You Won’t Believe How These 10 American Ghost Towns Once Were

You Won’t Believe How These 10 American Ghost Towns Once Were

Larry Holzwarth - February 9, 2018

You Won’t Believe How These 10 American Ghost Towns Once Were
An abandoned coal conveyor at Kay Moor. Library of Congress

Kay Moor, West Virginia

Kay Moor and its suburb New Camp was a coal town which was built beginning in 1901 by the Low Moor Iron Company. Kay Moor was a company town, in which the properties were owned by the mine company. In 1925 the mine and the town were sold to the New River and Pocahontas Consolidated Coal Company. By that time the town consisted of about 135 houses, and very little else. There were two schools, which were segregated, a pool hall, and a baseball field. There were no banks. The only stores were company stores, in which scrip was used for purchases.

There were no saloons, no churches, and there was no town hall as there was no town government. The town was administered by the coal companies which owned it. It was separated as Kay Moor Bottom and New Camp, which was the last portion built, and the remnants of New Camp, as well as the mines, are all that exists today.
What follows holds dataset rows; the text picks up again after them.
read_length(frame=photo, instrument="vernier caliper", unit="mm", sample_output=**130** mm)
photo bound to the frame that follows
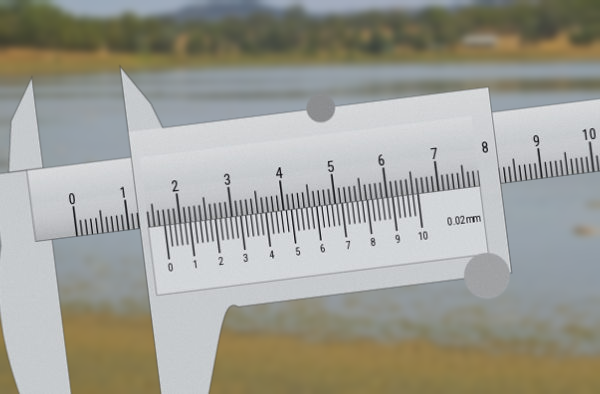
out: **17.0** mm
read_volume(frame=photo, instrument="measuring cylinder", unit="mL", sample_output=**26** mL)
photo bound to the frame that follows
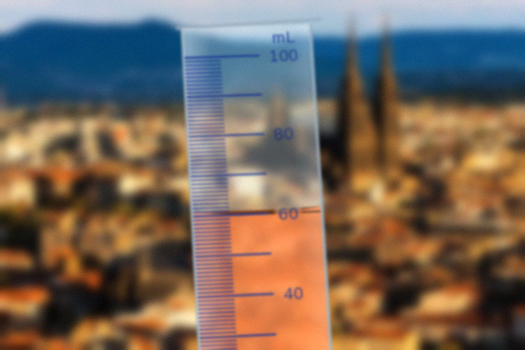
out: **60** mL
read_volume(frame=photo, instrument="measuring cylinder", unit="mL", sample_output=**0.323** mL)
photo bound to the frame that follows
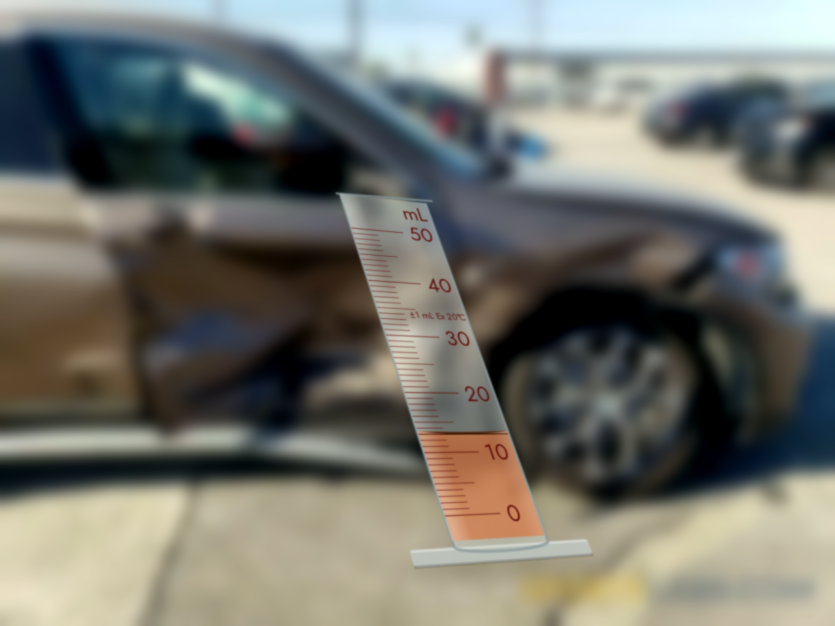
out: **13** mL
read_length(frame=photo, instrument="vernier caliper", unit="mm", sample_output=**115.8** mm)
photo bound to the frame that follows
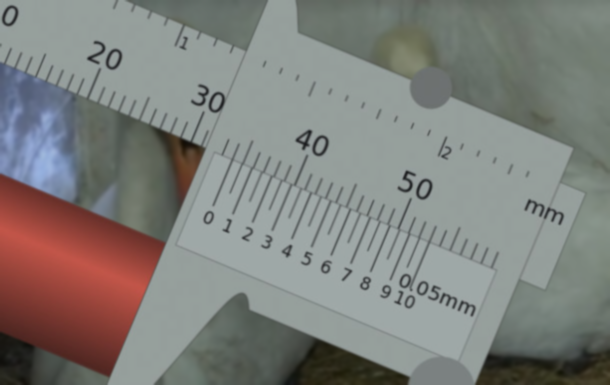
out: **34.0** mm
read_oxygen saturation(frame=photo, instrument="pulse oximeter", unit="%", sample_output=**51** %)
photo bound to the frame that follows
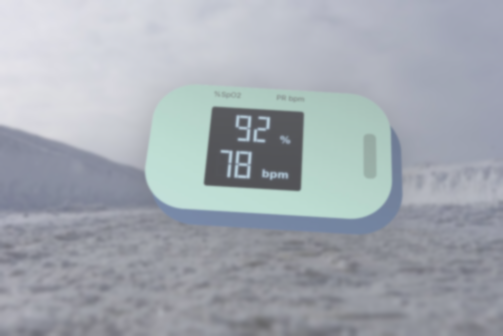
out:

Residents of the town were connected to the mine via inclines, a single track incline moved workers while a double tracked incline moved coal. The only other access to the town site was the mainline of the Chesapeake and Ohio Railroad. The inclines were shut down in 1962, when the mines were closed and the town abandoned. Most of the residences in Kay Moor Bottom were abandoned in 1952, after mining operations were reduced, and most of the empty houses were destroyed by a fire in 1960. The mines and the remains of New Camp are visible today.

The site has been entirely abandoned and its location in the New River Gorge National River has led to its becoming heavily overgrown with vegetation. The metal structures of the mines are heavily corroded and have been the targets of vandals and souvenir hunters over the years. There remains a great deal of abandoned machinery which was used for mining in the first half of the twentieth century and the relationship of the mines and the company towns which supported each other is readily evident for those hardy enough to visit the site.

The abandoned mine and company town are located in Fayette County West Virginia, not far from Fayetteville. There are maintained hiking trails to access the mines at top and bottom with the trailheads accessible from county roads. The site is listed in the National Register of Historic Places but is not maintained other than for safety of the trails.